------ Dataset records ------
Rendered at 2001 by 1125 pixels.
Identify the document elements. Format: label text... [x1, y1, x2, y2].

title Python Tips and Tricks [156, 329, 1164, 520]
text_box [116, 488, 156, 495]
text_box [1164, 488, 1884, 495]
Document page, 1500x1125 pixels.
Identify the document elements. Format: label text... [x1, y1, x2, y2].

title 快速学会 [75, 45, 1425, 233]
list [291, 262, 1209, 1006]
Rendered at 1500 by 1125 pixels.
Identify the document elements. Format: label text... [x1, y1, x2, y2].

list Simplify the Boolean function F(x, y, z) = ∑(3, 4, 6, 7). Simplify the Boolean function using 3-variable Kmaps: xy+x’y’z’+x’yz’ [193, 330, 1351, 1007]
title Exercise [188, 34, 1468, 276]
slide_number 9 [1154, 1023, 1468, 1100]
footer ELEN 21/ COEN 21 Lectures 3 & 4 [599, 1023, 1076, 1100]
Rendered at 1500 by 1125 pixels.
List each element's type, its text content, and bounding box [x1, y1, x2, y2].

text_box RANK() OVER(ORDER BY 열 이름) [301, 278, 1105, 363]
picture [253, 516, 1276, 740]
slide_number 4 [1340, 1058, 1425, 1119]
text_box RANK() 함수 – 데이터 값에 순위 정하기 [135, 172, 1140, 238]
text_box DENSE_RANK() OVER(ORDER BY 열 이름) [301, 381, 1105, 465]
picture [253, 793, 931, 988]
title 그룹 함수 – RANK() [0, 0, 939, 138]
------
• [To do]:
Starting at the first line of the data above, please restate word for word every line up to and including the one that holds "Document page, 1500x1125 pixels.", and add nothing else.

• [Response below]:
Rendered at 2001 by 1125 pixels.
Identify the document elements. Format: label text... [x1, y1, x2, y2].

title Python Tips and Tricks [156, 329, 1164, 520]
text_box [116, 488, 156, 495]
text_box [1164, 488, 1884, 495]
Document page, 1500x1125 pixels.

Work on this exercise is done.